Washington’s process is about as purely democratic as it gets. Its Constitution reserve[s]” to the people (actually, the people “themselves” reserve) “the power to propose bills, law, and to enact or reject the same at the polls, independent of the legislature,” though lawmakers Olympia may adopt balloted measures at their discretion as the people’s representatives. Opponents of the initiatives, instead of working to persuade their fellow Washingtonians, in a last-ditch effort turned to so-called “lawfare” in an attempt merely to prevent them from ever having a say.

Thankfully, the Court unanimously rejected the motion for an injunction on the Secretary of State’s signature-verification process for I-2066. An opposite ruling could conceivably have snowballed into a broader, existential threat against the other initiatives too. Still, without even a single word of warning, the voters of Washington were a hair’s breadth from losing a core constitutional right. Not just in this case, too. Lawfare often is designed broadly enough to seek to chill or outright stop future exercises of popular sovereignty and other core constitutional functions. Here, Plaintiff Defend Washington went after the signatures instead of the contents of the initiatives themselves, with the obvious hopes that it would nip in the bud future such efforts as well.

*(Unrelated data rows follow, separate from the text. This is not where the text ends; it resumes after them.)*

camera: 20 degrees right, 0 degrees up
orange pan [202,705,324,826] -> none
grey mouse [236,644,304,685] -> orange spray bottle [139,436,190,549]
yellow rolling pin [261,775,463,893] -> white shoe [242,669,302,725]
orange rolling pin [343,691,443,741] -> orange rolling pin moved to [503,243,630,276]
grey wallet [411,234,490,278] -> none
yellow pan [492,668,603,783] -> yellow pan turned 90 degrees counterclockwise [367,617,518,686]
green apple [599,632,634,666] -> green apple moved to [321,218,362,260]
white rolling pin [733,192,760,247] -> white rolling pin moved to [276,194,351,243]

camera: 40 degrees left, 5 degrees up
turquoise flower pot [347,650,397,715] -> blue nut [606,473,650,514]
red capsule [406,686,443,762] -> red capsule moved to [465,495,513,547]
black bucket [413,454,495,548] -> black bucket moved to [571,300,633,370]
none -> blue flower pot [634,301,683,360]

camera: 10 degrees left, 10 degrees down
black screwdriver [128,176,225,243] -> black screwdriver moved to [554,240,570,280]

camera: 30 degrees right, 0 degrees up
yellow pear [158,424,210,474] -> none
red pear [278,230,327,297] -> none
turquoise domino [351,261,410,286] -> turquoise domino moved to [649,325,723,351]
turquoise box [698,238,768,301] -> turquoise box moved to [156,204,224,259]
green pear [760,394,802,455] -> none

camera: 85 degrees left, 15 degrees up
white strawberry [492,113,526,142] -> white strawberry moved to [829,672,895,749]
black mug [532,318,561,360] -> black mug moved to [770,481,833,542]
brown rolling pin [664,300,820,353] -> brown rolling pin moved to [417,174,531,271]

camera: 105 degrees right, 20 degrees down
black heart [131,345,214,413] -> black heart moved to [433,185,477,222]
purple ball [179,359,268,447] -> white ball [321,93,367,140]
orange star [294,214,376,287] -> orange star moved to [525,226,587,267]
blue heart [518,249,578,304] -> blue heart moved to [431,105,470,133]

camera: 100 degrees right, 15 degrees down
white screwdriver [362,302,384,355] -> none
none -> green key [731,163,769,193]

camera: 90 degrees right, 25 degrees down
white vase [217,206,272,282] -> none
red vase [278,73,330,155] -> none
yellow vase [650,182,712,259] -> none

Attorney General Ferguson, meanwhile, has responded to criticism by pointing to several instances at which his staff allegedly “revealed” the existence of these suits. The problem? Legislative staff briefings are usually confidential and a presentation at a meeting of state-aligned attorneys a few weeks before the court ruled in the cases is really not the same thing a serving necessary parties in a lawsuit. No, Ferguson cannot pretend that breadcrumbs make a whole loaf. His was clearly an effort to obscure the actual substance of the lawsuit, to ensure it proceeded without initiative sponsors being understandably loudly involved. In typical statist fashion, Ferguson hoped to sink the initiatives through back-channel maneuvers instead of letting them on the ballot.

Direct democracy is in Washington’s—and Washingtonians’—DNA. It has been a pillar of our constitutional order since 1912, the same year the Titanic went down. Over the past few months, opponents have labored under a tight secrecy to deny the people what the former could not do, nor what they ever even bothered to do, through popular persuasion.